# [ASSIGNED TASK A]
According to the repository description, how often are the catalogues updated?

# [PAGE TEXT]
------------------------------------

This repository contains scripts to download, preprocess, standardize, and consolidate the catalogues available in the CDS.
The environment is the one used in the c3s-atlas user tools: https://github.com/ecmwf-projects/c3s-atlas/blob/main/environment.yml
| Directory | Contents |
|---|---|
| requests | Contains one CSV file per CDS catalogue, listing the requested variables, temporal resolution, interpolation method, the target save directory, and whether the variable is raw or requires post-processing to be standardized. |
| provenance | Contains one JSON file per catalogue describing the provenance and definitions of each variable. |
| scripts/download | Python scripts to download data from the CDS. |
| scripts/standardization | Python recipes to standardize the variables. |
| scripts/derived | Python recipes to calculate derived products from the variables. |
| scripts/interpolation | Python recipes to interpolate data using reference grids. |
| scripts/catalogue | Python recipes to produce the catalogues of downloaded data. |
| catalogues | CSV catalogues of datasets consolidated in Lustre or GPFS. The catalogues are updated through a nightly CI job. |
The repository uses a structured directory path format to organize downloaded, derived, and interpolated data:
{base_path}/{product_type}/{dataset}/{temporal_resolution}/{interpolation}/{variable}/
Examples:
- Raw ERA5 hourly wind components:
/lustre/.../raw/reanalysis-era5-single-levels/hourly/native/u10/
Note: Interpolated data is stored under derived with the interpolation field indicating the target grid (e.g., gr006). This distinguishes it from calculated variables which use interpolation=native.
Format of the files is "{var}_{dataset}_{date}.nc" With date:
- "{year}{month}" for big datasets like CERRA saved month by month (download is faster this way).
- "{year}" for the other datasets the data is saved year by year.
Before downloading data, you can create the complete folder structure without downloading or calculating any data:
# Preview what directories would be created (dry-run mode)
python scripts/create_folder_structure.py --dry-run
# Create all directories
python scripts/create_folder_structure.pyThe script reads all CSV files in the requests/ directory and creates the directory structure according to the format:
{base_path}/{product_type}/{dataset}/{temporal_resolution}/{interpolation}/{variable}/

------------------------------------

# [DATA PROVIDED]
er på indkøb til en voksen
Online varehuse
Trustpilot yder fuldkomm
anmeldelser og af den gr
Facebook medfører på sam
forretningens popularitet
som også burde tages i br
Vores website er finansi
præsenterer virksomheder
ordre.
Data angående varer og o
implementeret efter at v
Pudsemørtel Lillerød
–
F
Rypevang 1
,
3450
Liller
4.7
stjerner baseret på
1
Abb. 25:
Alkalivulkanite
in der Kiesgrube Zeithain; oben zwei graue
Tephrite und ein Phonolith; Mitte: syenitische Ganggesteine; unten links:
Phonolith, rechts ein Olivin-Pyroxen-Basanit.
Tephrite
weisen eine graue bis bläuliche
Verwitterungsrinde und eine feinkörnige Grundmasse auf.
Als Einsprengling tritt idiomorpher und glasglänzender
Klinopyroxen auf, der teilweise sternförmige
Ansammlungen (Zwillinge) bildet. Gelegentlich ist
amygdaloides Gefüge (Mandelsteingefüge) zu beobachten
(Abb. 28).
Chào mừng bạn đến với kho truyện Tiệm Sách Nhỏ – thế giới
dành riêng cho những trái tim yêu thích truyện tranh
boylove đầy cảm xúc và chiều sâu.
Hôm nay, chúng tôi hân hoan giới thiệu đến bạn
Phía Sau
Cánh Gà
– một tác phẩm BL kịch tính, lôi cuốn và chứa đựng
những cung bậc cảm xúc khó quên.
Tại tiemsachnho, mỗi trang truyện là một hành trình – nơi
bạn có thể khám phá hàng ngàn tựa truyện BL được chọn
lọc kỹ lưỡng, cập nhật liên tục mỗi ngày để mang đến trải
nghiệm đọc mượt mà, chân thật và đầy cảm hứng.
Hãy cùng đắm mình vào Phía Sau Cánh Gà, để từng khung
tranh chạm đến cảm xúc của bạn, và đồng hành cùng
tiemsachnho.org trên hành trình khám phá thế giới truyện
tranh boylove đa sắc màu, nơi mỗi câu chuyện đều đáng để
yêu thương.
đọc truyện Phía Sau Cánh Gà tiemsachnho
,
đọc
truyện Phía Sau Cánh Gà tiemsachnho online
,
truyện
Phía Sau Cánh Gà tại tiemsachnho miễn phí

------------------------------------

# [ASSIGNED TASK B]
Rewrite the rows from the first one through the line containing "lọc kỹ lưỡng, cập", inclusive, replacing "Klinopyroxen" with "Augit" and keeping everything else unchanged.

# [WRITTEN ANSWER A]
Through a nightly CI job.

# [WRITTEN ANSWER B]
er på indkøb til en voksen
Online varehuse
Trustpilot yder fuldkomm
anmeldelser og af den gr
Facebook medfører på sam
forretningens popularitet
som også burde tages i br
Vores website er finansi
præsenterer virksomheder
ordre.
Data angående varer og o
implementeret efter at v
Pudsemørtel Lillerød
–
F
Rypevang 1
,
3450
Liller
4.7
stjerner baseret på
1
Abb. 25:
Alkalivulkanite
in der Kiesgrube Zeithain; oben zwei graue
Tephrite und ein Phonolith; Mitte: syenitische Ganggesteine; unten links:
Phonolith, rechts ein Olivin-Pyroxen-Basanit.
Tephrite
weisen eine graue bis bläuliche
Verwitterungsrinde und eine feinkörnige Grundmasse auf.
Als Einsprengling tritt idiomorpher und glasglänzender
Augit auf, der teilweise sternförmige
Ansammlungen (Zwillinge) bildet. Gelegentlich ist
amygdaloides Gefüge (Mandelsteingefüge) zu beobachten
(Abb. 28).
Chào mừng bạn đến với kho truyện Tiệm Sách Nhỏ – thế giới
dành riêng cho những trái tim yêu thích truyện tranh
boylove đầy cảm xúc và chiều sâu.
Hôm nay, chúng tôi hân hoan giới thiệu đến bạn
Phía Sau
Cánh Gà
– một tác phẩm BL kịch tính, lôi cuốn và chứa đựng
những cung bậc cảm xúc khó quên.
Tại tiemsachnho, mỗi trang truyện là một hành trình – nơi
bạn có thể khám phá hàng ngàn tựa truyện BL được chọn
lọc kỹ lưỡng, cập nhật liên tục mỗi ngày để mang đến trải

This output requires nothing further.